_What the task asks_
Count the lines in the items below that contain the string "Analytics", treating uppercase and lowercase letters as distinct. Give only the number.

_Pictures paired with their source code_
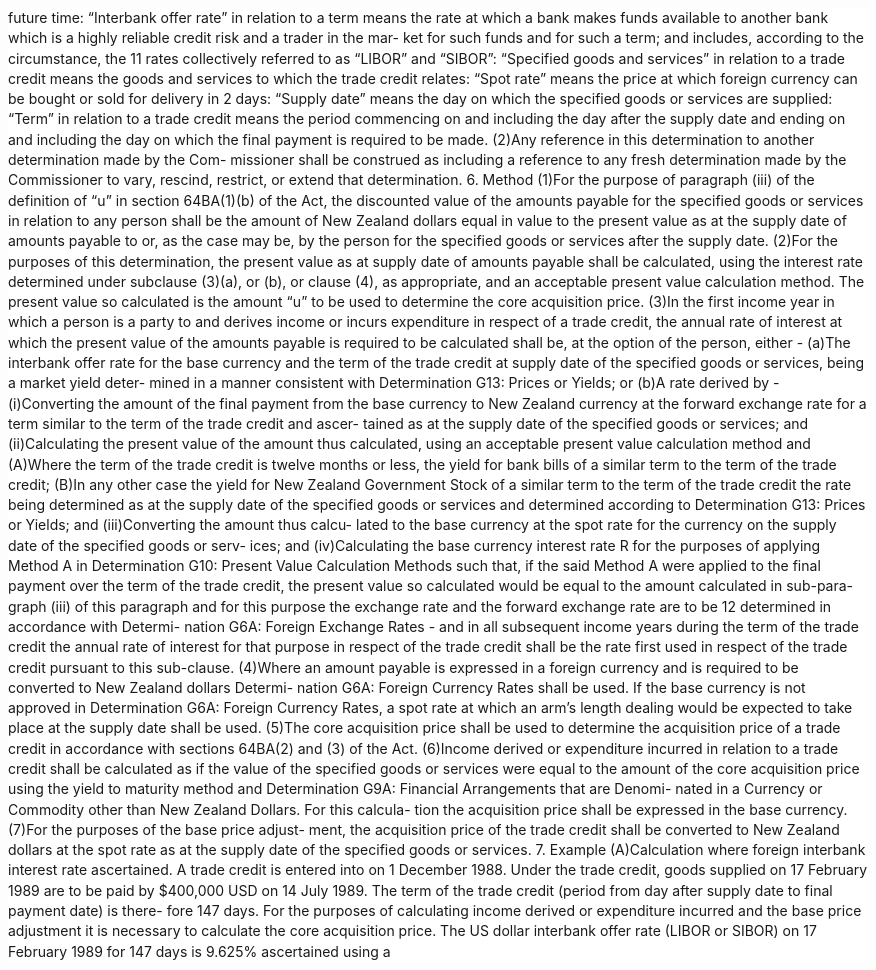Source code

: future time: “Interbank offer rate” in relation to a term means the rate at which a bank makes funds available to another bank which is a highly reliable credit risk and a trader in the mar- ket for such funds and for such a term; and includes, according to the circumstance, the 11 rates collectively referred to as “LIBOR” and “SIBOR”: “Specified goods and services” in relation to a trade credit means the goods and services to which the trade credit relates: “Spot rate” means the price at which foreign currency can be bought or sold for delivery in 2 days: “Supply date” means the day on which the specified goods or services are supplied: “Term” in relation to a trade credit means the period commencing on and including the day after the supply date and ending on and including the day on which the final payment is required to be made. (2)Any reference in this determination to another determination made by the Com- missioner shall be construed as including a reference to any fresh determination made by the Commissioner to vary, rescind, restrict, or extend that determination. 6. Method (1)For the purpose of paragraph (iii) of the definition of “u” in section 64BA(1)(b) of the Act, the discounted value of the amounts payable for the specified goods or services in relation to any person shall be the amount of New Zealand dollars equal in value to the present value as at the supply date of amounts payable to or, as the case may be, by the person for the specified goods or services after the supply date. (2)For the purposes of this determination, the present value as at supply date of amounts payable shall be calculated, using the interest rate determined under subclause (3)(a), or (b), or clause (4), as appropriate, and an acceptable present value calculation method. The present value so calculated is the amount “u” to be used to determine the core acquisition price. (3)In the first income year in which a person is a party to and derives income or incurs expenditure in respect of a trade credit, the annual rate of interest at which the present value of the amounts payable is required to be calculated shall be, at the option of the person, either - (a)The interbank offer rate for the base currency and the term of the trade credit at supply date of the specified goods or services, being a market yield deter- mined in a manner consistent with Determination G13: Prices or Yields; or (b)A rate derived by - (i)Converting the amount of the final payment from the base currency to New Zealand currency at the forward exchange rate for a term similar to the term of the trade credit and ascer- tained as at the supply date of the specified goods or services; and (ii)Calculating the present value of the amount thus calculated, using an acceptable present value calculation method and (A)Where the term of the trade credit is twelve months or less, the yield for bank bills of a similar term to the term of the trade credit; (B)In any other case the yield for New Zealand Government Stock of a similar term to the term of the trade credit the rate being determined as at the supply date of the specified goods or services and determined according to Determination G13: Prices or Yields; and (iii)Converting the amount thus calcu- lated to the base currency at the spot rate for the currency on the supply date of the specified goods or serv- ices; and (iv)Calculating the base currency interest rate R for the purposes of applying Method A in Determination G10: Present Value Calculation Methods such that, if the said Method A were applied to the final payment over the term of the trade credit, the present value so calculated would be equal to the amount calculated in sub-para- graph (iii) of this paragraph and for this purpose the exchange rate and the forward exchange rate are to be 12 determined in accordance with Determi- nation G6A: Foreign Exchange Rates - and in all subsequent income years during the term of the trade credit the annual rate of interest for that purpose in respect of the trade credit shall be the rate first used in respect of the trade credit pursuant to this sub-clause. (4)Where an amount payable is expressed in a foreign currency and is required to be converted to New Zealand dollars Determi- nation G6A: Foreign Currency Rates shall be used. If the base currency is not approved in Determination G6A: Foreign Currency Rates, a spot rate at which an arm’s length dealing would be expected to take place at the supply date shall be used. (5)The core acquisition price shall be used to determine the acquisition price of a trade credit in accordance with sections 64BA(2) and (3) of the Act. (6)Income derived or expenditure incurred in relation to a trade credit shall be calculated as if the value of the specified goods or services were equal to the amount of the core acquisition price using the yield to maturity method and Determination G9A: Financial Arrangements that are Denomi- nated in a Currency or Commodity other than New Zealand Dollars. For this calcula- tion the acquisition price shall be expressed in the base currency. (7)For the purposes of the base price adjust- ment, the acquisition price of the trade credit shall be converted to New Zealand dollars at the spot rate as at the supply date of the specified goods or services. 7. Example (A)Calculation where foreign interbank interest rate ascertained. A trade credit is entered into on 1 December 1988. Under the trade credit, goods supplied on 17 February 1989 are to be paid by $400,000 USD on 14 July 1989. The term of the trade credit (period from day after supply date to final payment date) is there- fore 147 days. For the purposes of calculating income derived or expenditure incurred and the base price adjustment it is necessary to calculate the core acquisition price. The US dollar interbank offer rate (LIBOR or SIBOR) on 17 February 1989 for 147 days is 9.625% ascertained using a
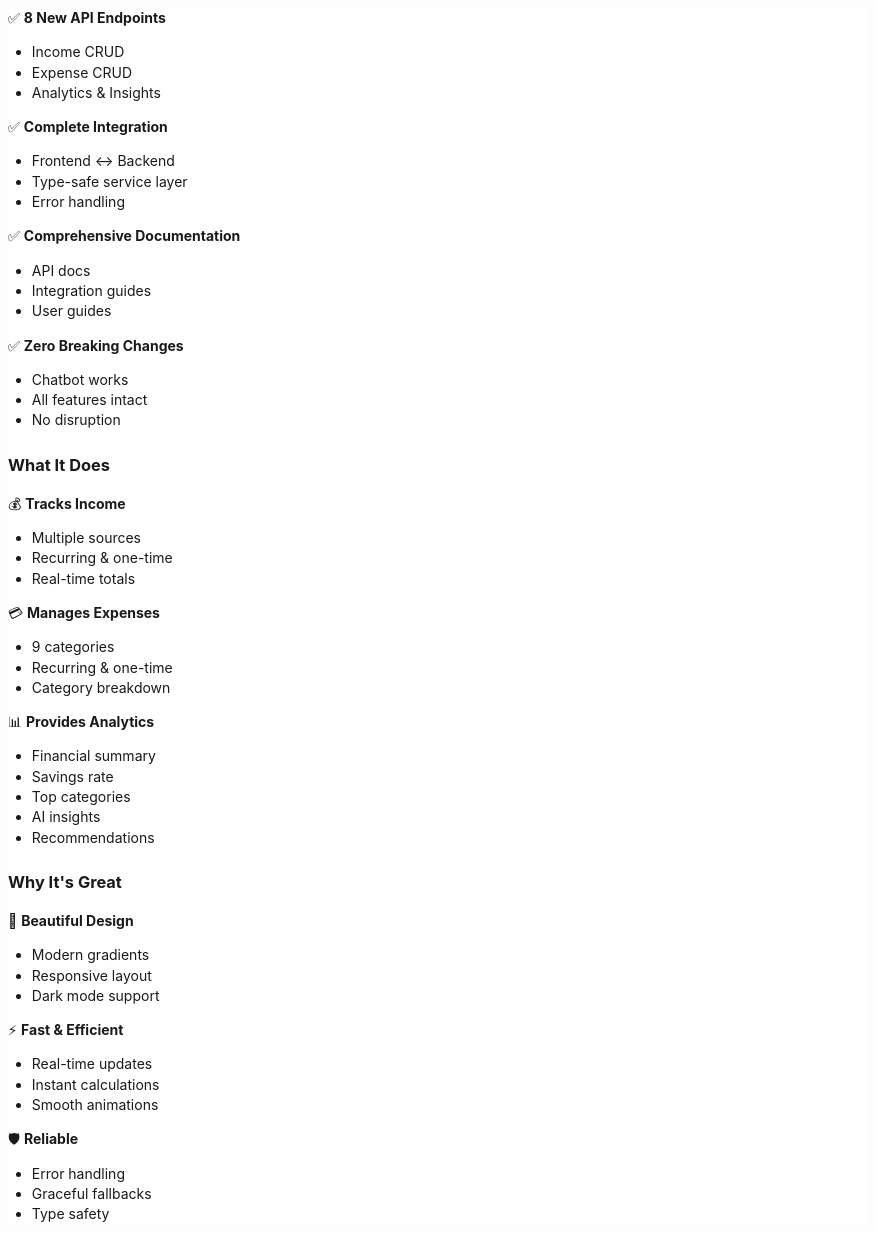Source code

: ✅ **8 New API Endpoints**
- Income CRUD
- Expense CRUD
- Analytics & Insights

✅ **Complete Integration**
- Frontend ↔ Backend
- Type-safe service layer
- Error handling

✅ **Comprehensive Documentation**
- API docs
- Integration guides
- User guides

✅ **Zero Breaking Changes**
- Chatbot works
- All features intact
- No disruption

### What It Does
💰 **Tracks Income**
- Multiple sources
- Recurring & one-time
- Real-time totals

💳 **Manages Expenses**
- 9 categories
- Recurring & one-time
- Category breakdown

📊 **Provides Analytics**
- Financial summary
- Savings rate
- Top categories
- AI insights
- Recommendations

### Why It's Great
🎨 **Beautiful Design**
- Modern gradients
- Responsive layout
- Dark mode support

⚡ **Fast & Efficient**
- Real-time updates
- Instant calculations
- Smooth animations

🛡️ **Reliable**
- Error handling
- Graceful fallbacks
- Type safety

_Task result_
2